-- Given entries --
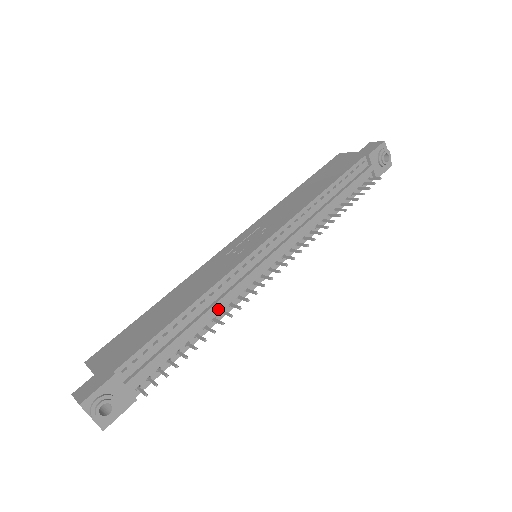
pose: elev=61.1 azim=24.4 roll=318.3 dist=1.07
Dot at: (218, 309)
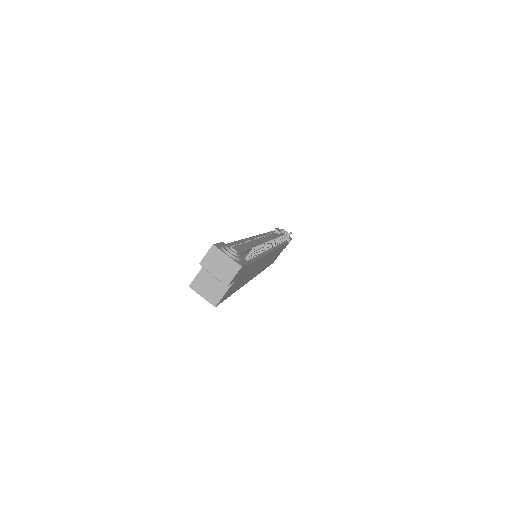
Dot at: occluded
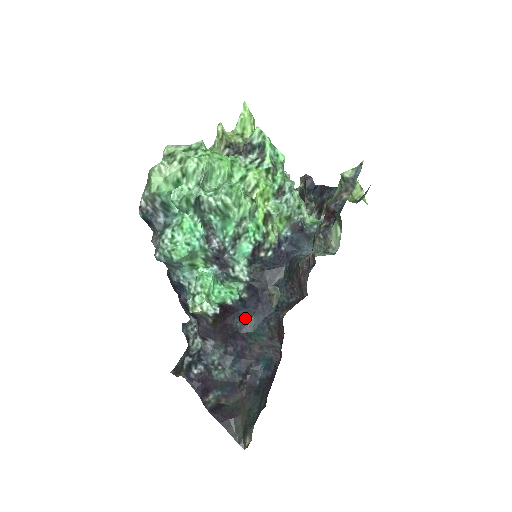
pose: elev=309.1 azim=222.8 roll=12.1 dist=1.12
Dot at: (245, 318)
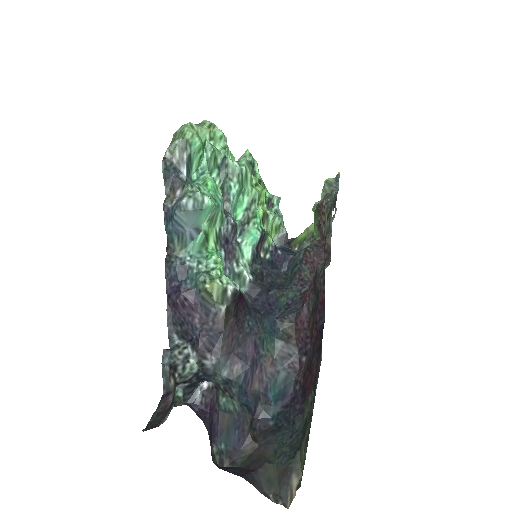
Dot at: (256, 318)
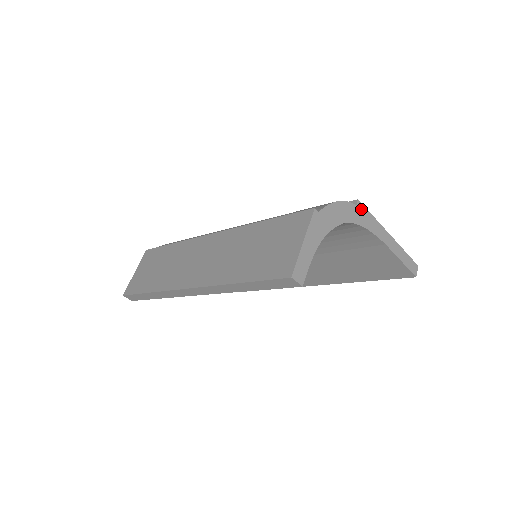
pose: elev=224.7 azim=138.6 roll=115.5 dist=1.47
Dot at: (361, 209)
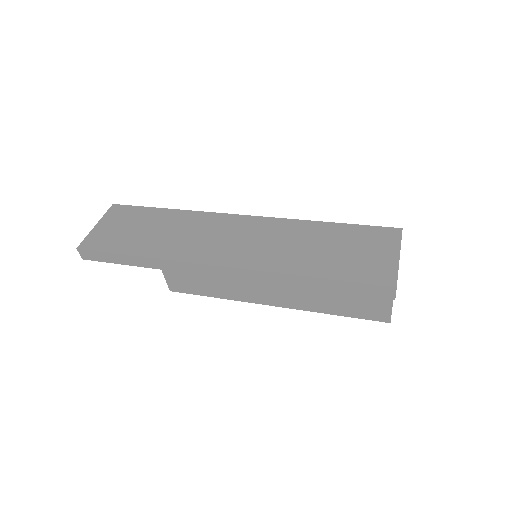
Dot at: occluded
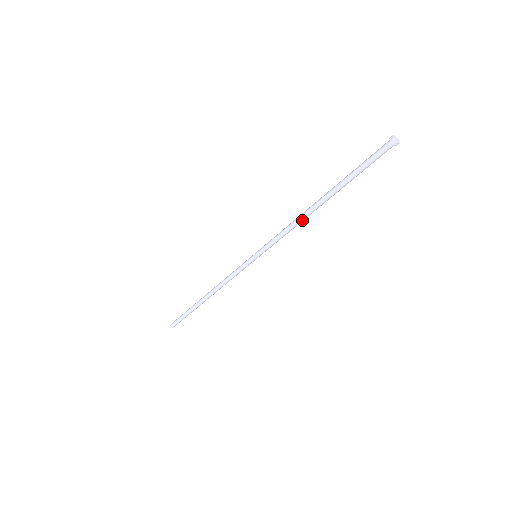
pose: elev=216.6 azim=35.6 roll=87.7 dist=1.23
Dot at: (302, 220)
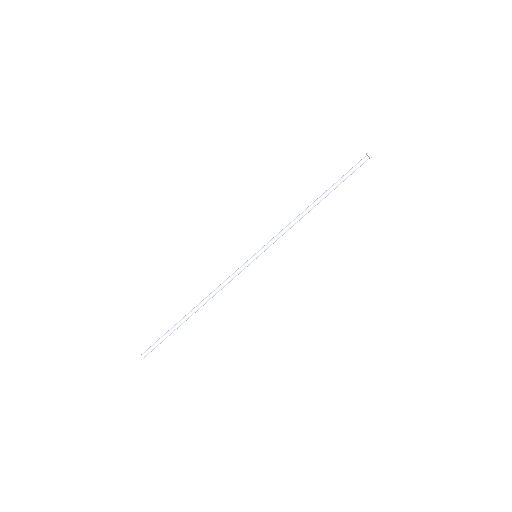
Dot at: (301, 217)
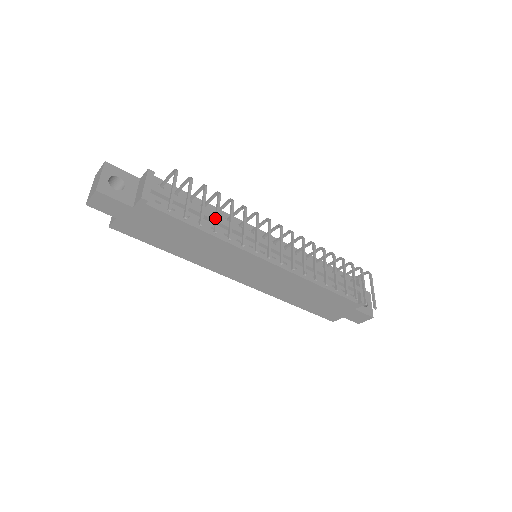
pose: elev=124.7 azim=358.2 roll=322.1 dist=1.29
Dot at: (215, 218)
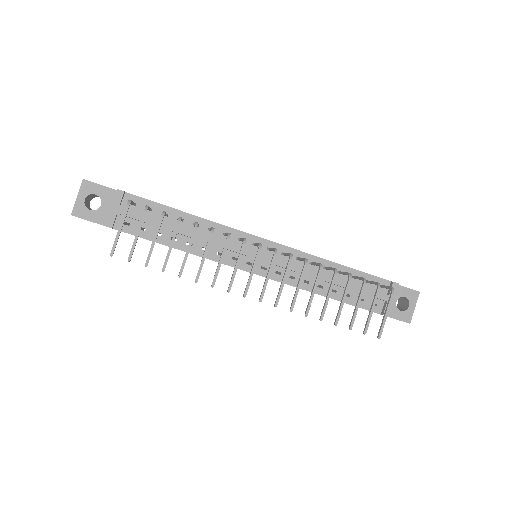
Dot at: (167, 253)
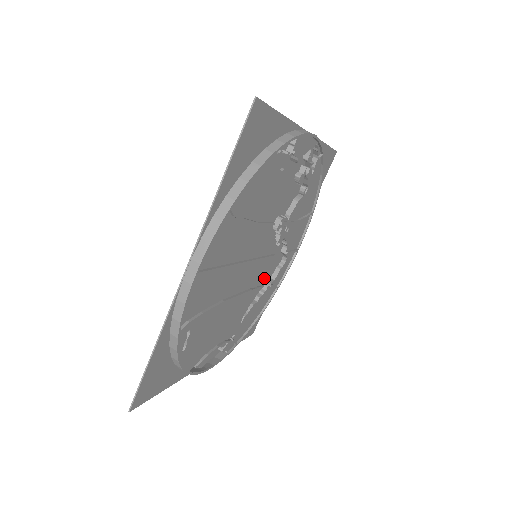
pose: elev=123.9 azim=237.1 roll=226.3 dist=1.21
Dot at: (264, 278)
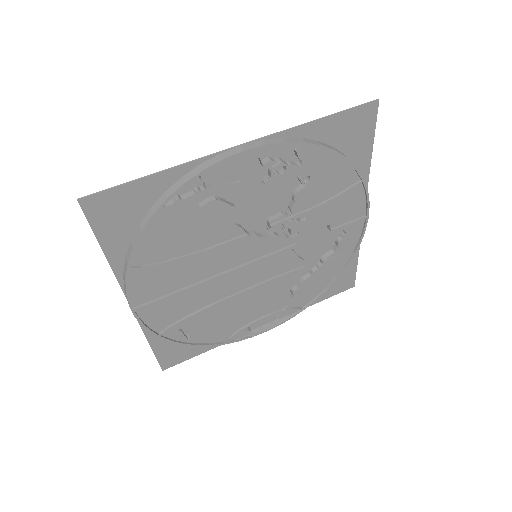
Dot at: (300, 261)
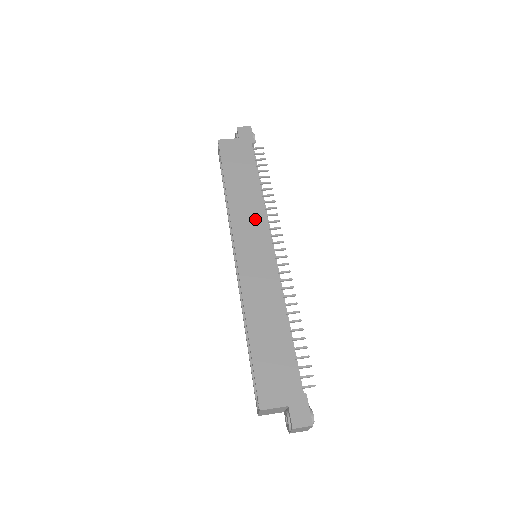
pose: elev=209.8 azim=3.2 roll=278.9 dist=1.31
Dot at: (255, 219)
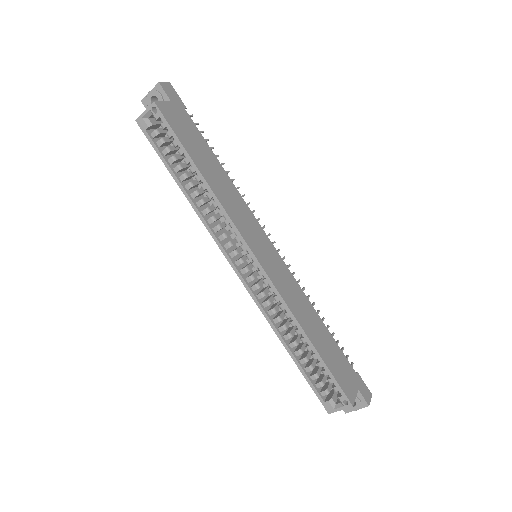
Dot at: (245, 213)
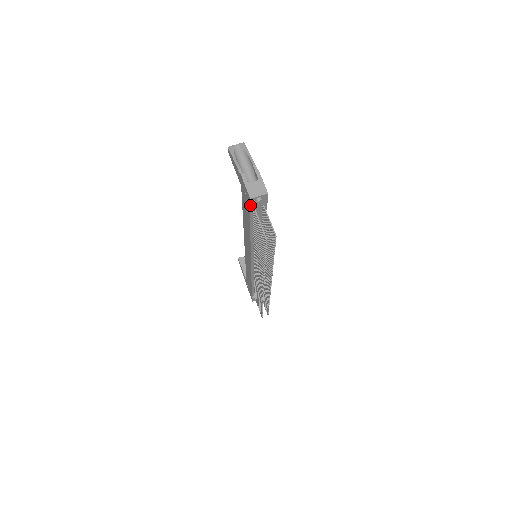
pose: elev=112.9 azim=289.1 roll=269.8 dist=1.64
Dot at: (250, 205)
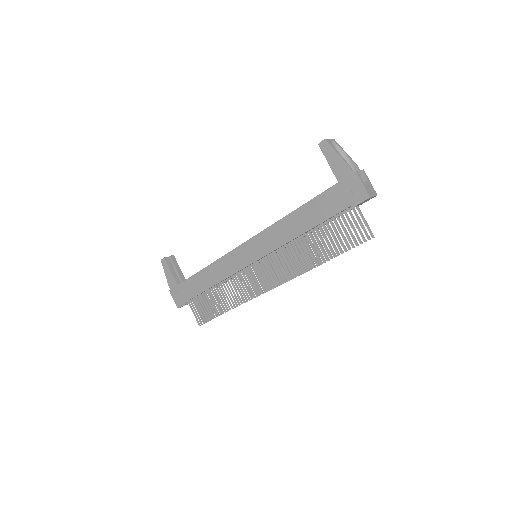
Dot at: (359, 203)
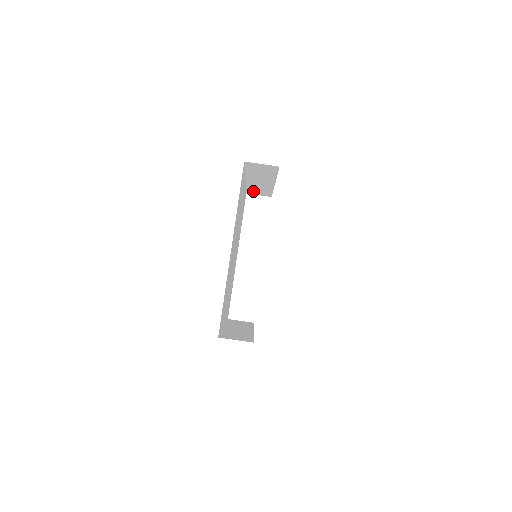
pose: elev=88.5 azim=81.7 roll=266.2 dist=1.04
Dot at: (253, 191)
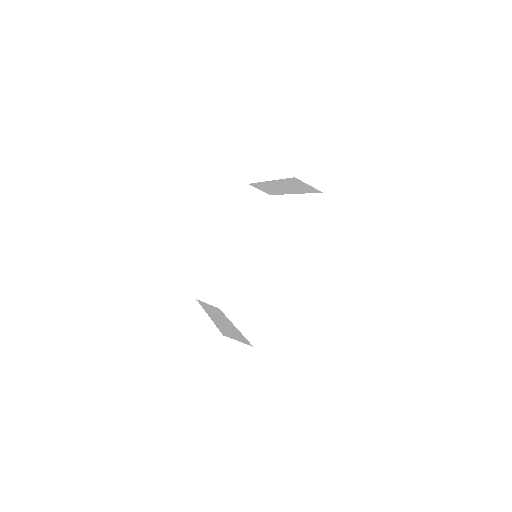
Dot at: occluded
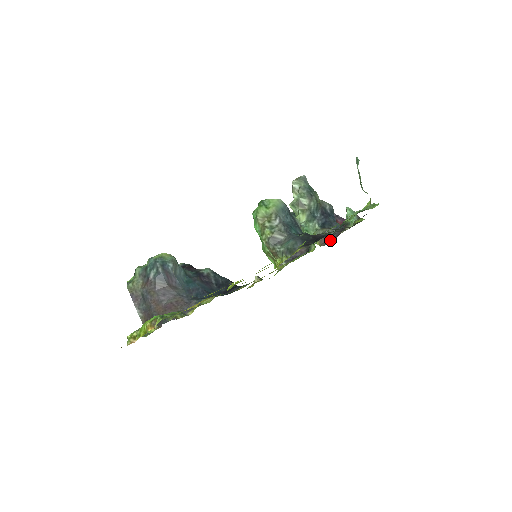
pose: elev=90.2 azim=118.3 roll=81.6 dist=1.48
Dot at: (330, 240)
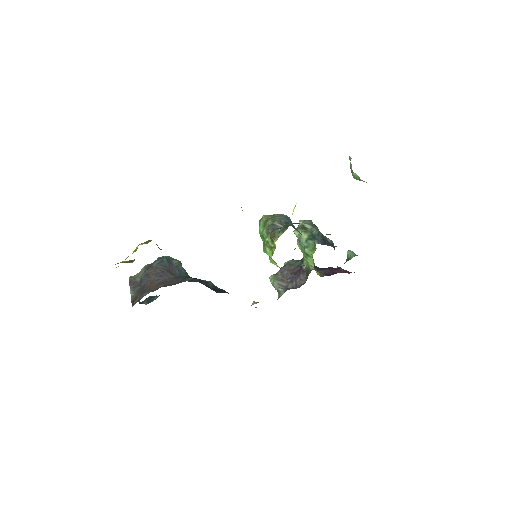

-- Exercise task --
Show every line from the rows above that contains the string "roll", copying each one unchanged.

-- Completed exercise --
pose: elev=61.1 azim=24.4 roll=318.3 dist=1.07
pose: elev=309.1 azim=222.8 roll=12.1 dist=1.12
pose: elev=224.7 azim=138.6 roll=115.5 dist=1.47
pose: elev=216.6 azim=35.6 roll=87.7 dist=1.23
pose: elev=124.7 azim=358.2 roll=322.1 dist=1.29
pose: elev=123.9 azim=237.1 roll=226.3 dist=1.21
pose: elev=209.8 azim=3.2 roll=278.9 dist=1.31
pose: elev=112.9 azim=289.1 roll=269.8 dist=1.64
pose: elev=88.5 azim=81.7 roll=266.2 dist=1.04
pose: elev=90.2 azim=118.3 roll=81.6 dist=1.48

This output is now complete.